Please return each line of changes in the material below word for word, leaving out the pictures.

Stored data
>> BEGIN
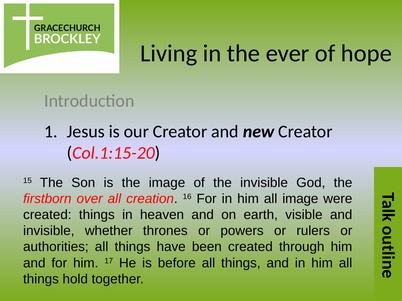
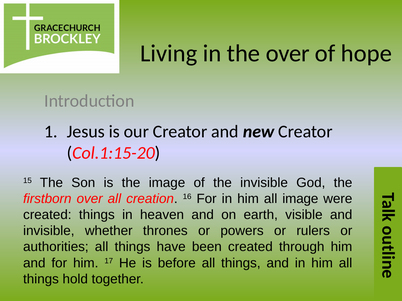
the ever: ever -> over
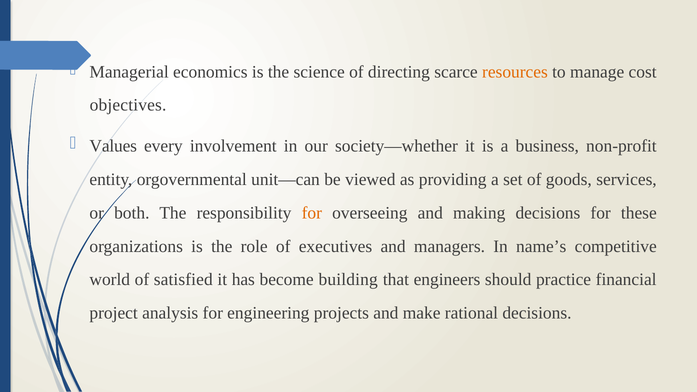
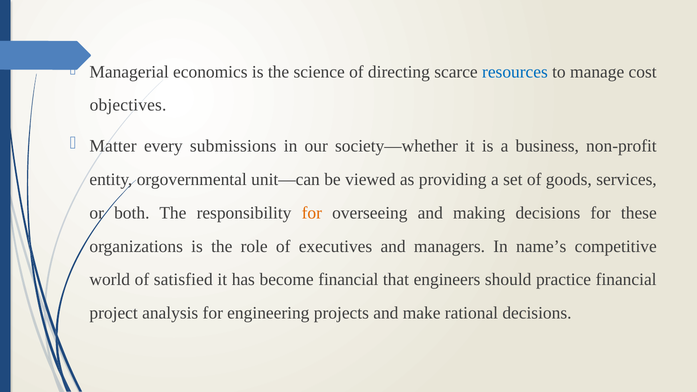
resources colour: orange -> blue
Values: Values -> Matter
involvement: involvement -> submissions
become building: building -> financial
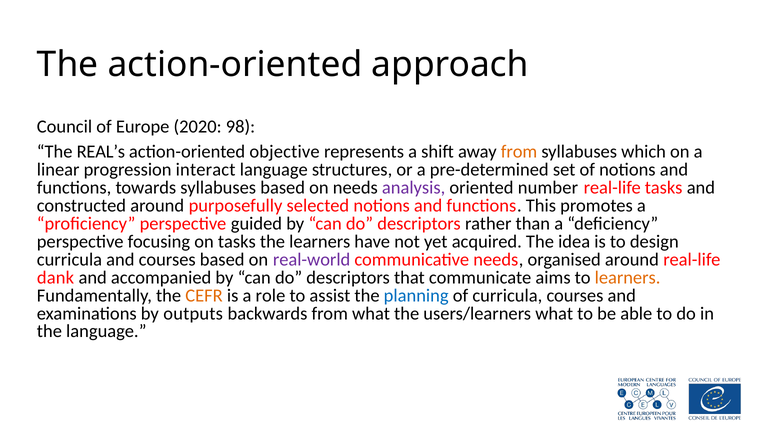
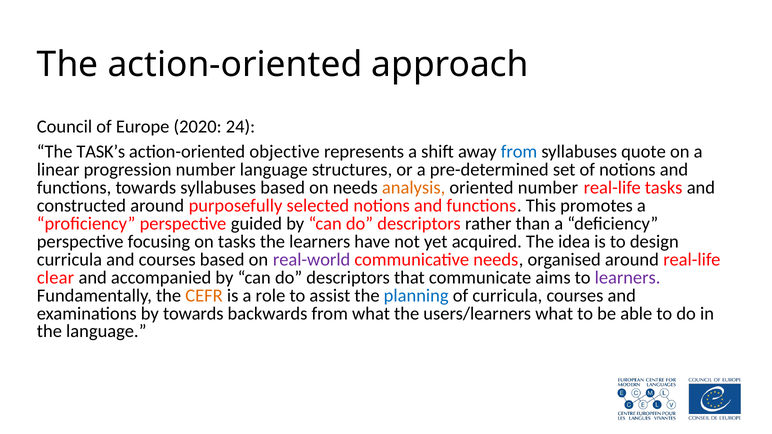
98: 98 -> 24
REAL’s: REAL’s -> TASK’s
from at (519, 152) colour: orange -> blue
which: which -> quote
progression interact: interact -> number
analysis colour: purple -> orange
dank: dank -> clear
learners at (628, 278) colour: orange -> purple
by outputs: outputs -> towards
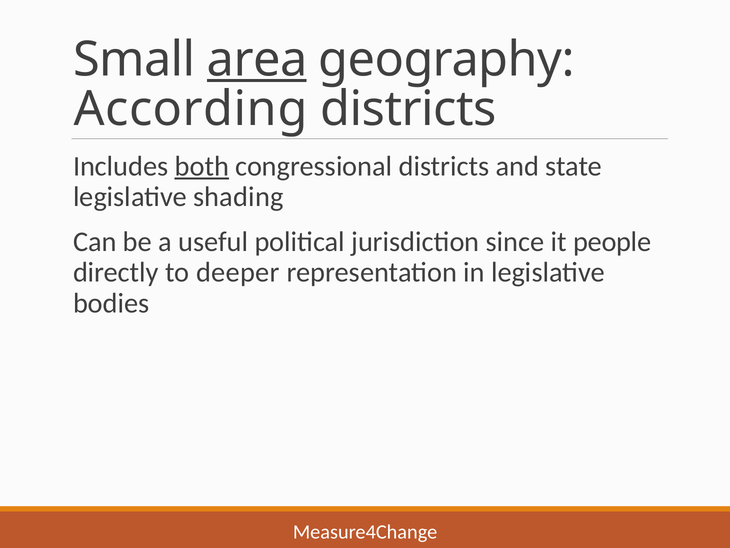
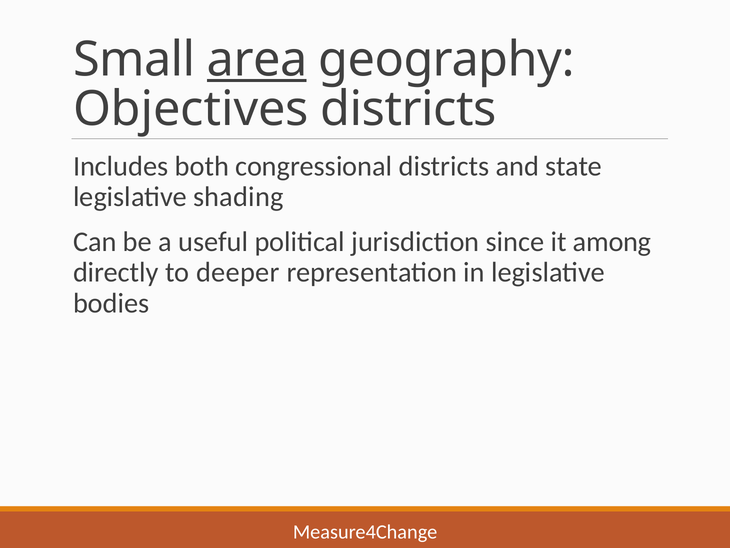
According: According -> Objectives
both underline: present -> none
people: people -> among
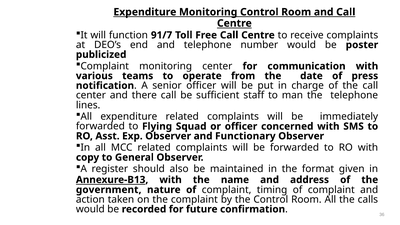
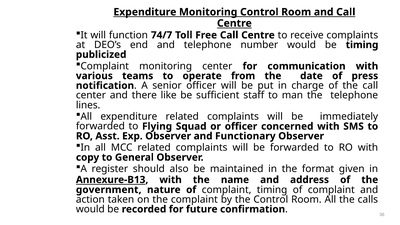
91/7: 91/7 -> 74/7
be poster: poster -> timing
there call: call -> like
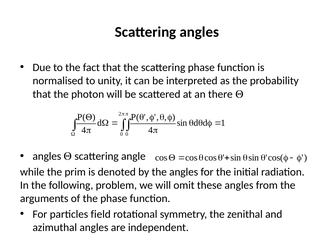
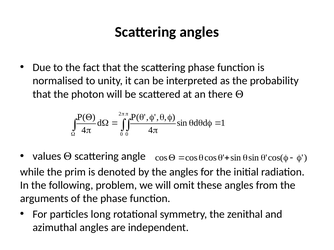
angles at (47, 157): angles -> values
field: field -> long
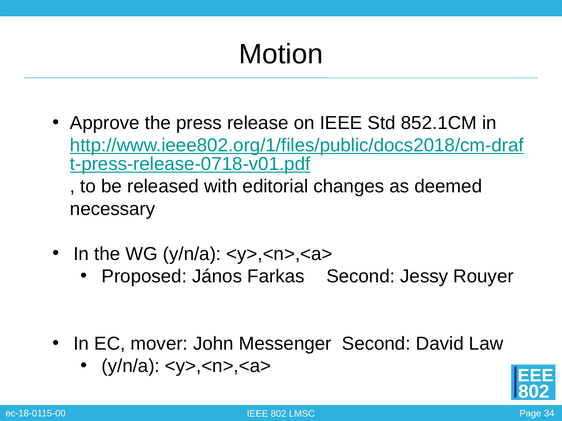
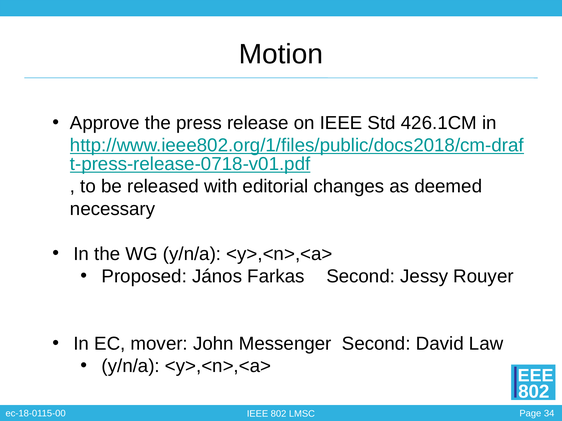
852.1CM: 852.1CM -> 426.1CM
>> END
Completed task:
the ever: ever -> over
resources colour: orange -> blue
Values: Values -> Matter
involvement: involvement -> submissions
become building: building -> financial
98: 98 -> 24
REAL’s: REAL’s -> TASK’s
from at (519, 152) colour: orange -> blue
which: which -> quote
progression interact: interact -> number
analysis colour: purple -> orange
dank: dank -> clear
learners at (628, 278) colour: orange -> purple
by outputs: outputs -> towards
According: According -> Objectives
both underline: present -> none
people: people -> among
91/7: 91/7 -> 74/7
be poster: poster -> timing
there call: call -> like
angles at (47, 157): angles -> values
field: field -> long
852.1CM: 852.1CM -> 426.1CM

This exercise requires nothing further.